Deze stellingname van Bos was zijn verstandigste uitspraak in de campagne, maar juist daarom had hij hem beter voor zich kunnen houden.

Onder lijsttrekker en later minister-president Wim Kok is de PvdA electoraal steeds verder teruggezakt. Pas bij de Kamerverkiezingen van 1998 boekte de partij voor het eerst sinds 1986 (toen Kok als fractievoorzitter aantrad) winst. Maar die maakte de voorgaande verliezen allerminst goed. Erger was dat de PvdA zich politiek volledig afhankelijk had gemaakt van Kok als minister-president, zonder dat deze zijn onmiskenbare successen en prestige zelfs maar probeerde af te laten stralen op zijn partij.

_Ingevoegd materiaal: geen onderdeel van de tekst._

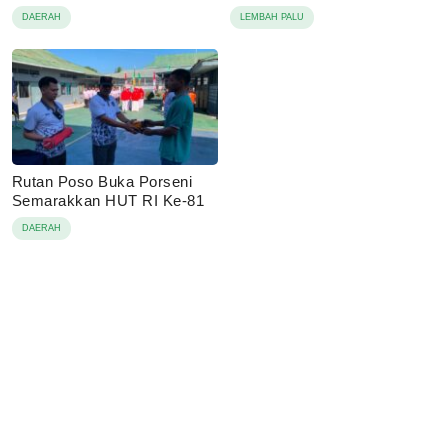
Proses Hukum Dilanjutkan
DAERAH
LEMBAH PALU
Rutan Poso Buka Porseni
Semarakkan HUT RI Ke-81
DAERAH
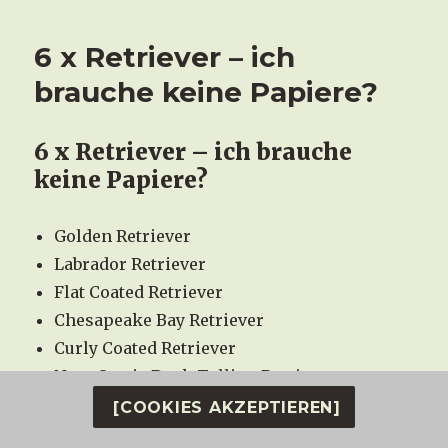
6 x Retriever – ich
brauche keine Papiere?
6 x Retriever – ich brauche
keine Papiere?
Golden Retriever
Labrador Retriever
Flat Coated Retriever
Chesapeake Bay Retriever
Curly Coated Retriever
Nova Scotia Duck Tolling Retriever
[COOKIES AKZEPTIEREN]
„ Ist das ein Retriever?“ Ja, aber es ist ein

In 1977 won de PvdA tien zetels, op basis van het minister-presidentschap van Joop den Uyl. Maar de relatie tussen partij en partijleider lag toen geheel anders. De PvdA vond het kabinet-Den Uyl eigenlijk veel te rechts, en er was sprake van een grote spanning tussen kabinet en partij. Dat had even absurde als morbide kanten, maar het was partijpolitiek gezonder dan de transformatie tijdens 'Paars' van de PvdA in een dociele lijst-Kok.

Een revitalisering van de PvdA is niet gebaat bij oppositie (dat heeft de periode tussen 1977-1989 gedemonstreerd), noch bij een regeringsdeelname waarin de partij alleen maar een applausmachine voor eigen bewindslieden is. Door de transformatie van de PvdA in de lijst-Kok verloor de partij haar politieke identiteit. In het boek De achterkamer. Het drama van de PvdA 1998-2002 van de Parool-redacteuren Addie Schulte en Bas Soetenhorst is het gevolg, de tragische teloorgang van Koks opvolger Ad Melkert, als een huiveringwekkend proces geboekstaafd. Voor de PvdA is het daarom goed dat Bos fractievoorzitter blijft, ook als de partij toetreedt tot een nieuwe regering.

Maar Wouter Bos heeft zich niet durven onttrekken aan de mallotige manier waarop deze verkiezingscampagne voortschrijdt, en heeft aangekondigd, als de peilingen allemaal de PvdA tot grootste partij maken, zijn keuze voor een PvdA-premier bekend te maken.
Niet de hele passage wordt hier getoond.